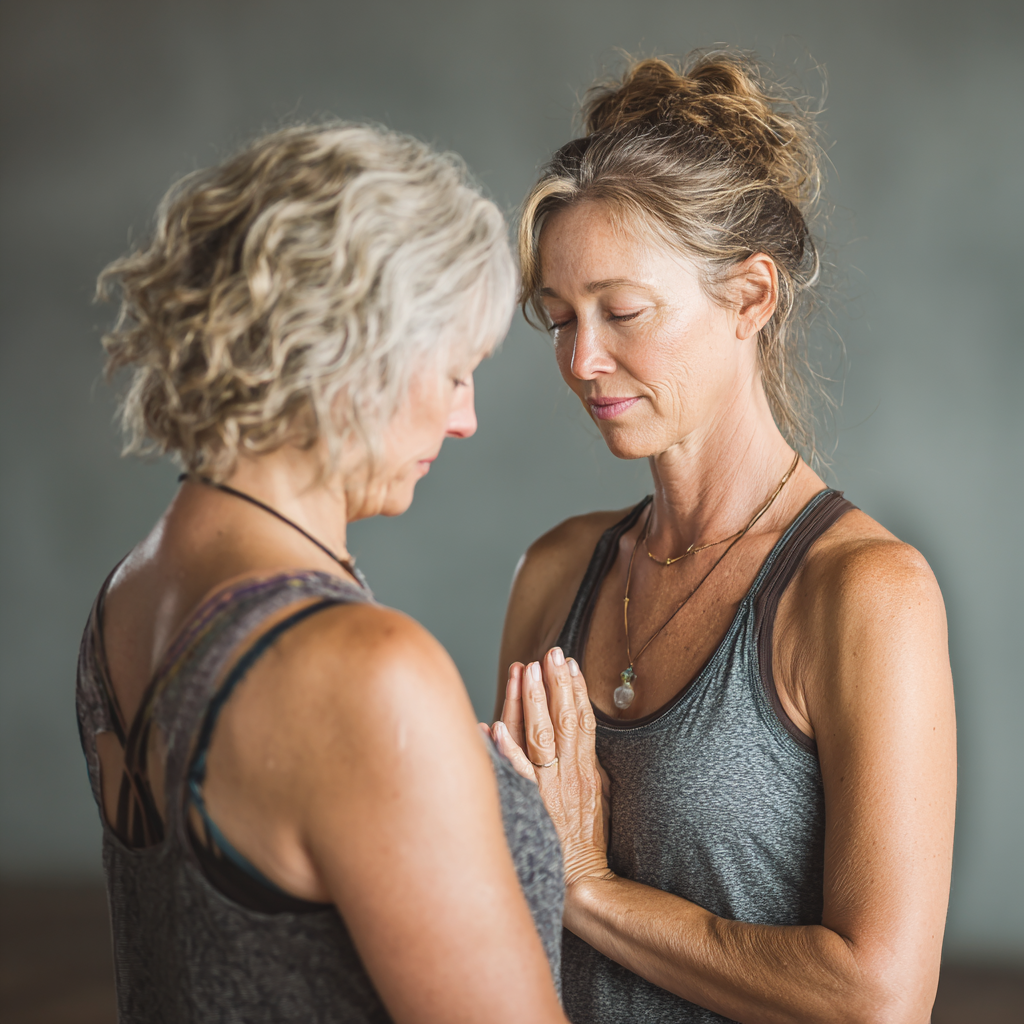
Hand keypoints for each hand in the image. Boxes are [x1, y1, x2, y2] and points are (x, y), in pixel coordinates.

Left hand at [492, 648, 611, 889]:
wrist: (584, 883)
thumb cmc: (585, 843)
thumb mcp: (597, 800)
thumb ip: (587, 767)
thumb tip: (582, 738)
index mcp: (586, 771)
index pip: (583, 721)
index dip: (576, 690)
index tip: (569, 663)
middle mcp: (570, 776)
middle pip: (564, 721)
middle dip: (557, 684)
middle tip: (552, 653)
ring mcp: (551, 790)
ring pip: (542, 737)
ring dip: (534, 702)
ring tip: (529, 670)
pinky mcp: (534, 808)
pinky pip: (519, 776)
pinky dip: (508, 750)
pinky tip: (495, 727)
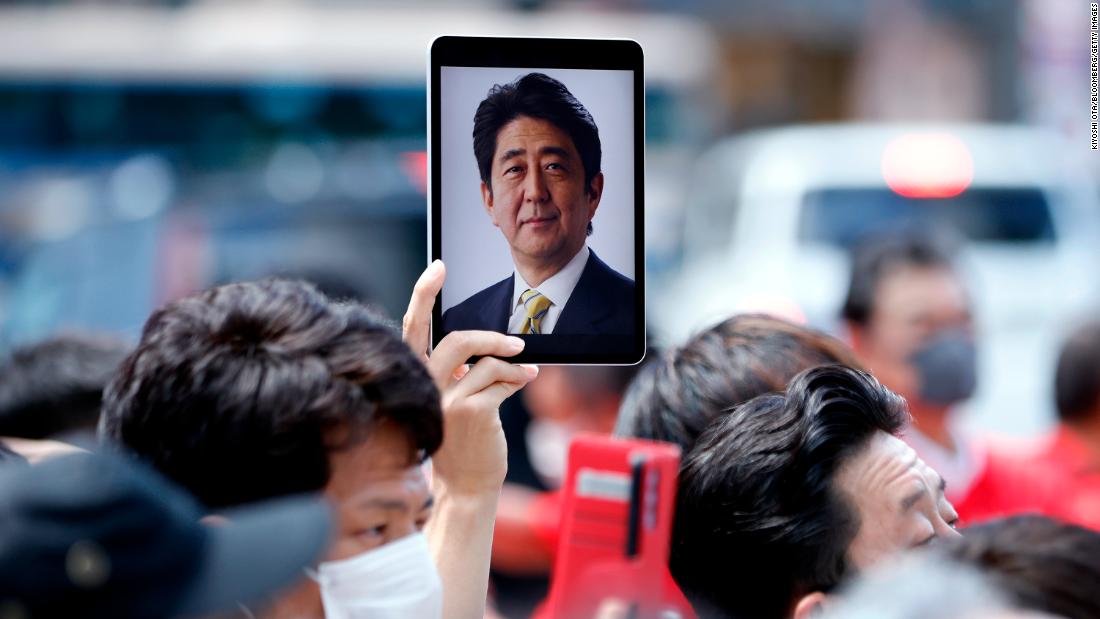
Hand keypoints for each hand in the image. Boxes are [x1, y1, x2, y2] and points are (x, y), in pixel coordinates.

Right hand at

::::::

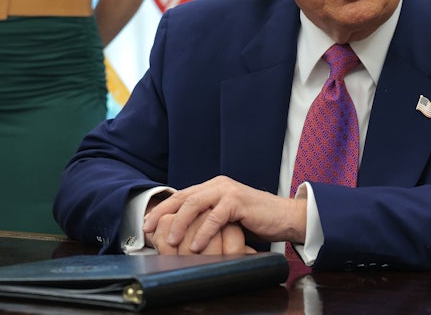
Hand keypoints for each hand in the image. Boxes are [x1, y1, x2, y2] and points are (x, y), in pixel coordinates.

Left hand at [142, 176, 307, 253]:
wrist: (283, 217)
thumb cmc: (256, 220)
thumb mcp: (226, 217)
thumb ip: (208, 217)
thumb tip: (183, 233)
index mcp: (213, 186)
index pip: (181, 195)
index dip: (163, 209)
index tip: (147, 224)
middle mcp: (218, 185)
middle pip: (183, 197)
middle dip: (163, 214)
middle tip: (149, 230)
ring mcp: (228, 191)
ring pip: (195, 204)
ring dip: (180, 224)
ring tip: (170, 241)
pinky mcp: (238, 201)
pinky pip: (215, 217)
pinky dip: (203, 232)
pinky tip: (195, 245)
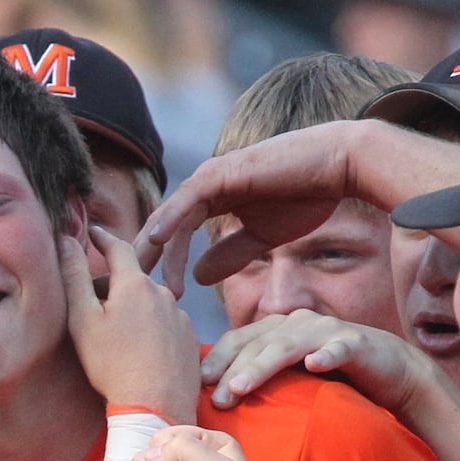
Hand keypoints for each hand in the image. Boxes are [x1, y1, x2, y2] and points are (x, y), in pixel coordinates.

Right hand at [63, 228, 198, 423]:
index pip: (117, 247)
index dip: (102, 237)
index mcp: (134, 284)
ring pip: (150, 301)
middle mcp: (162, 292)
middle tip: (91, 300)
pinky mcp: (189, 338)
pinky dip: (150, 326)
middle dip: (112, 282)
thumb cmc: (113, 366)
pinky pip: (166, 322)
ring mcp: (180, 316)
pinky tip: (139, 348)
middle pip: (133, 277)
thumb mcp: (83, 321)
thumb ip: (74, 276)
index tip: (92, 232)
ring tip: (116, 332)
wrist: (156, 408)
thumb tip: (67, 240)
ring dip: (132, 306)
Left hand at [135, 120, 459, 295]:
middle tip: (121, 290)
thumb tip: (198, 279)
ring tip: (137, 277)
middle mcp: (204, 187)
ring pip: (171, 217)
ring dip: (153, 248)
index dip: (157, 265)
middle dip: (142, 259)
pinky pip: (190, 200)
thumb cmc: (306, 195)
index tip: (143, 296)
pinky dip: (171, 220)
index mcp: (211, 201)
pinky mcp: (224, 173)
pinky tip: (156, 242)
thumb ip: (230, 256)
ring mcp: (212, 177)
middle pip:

::::::

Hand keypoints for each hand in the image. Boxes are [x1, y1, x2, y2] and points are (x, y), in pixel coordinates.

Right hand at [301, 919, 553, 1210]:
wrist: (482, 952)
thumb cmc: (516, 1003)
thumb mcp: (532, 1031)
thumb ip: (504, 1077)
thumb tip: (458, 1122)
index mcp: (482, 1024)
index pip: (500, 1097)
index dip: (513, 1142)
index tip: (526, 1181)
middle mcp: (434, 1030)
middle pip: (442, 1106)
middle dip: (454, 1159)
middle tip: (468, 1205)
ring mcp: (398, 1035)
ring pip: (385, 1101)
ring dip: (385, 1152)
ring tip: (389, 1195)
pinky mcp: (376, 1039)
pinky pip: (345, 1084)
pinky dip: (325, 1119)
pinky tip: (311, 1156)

::::::

Wherever the word "Right" appears in a line of the data above, copy that line.

Right hand at
Right hand at [63, 228, 198, 423]:
Right hand at [301, 919, 553, 1210]:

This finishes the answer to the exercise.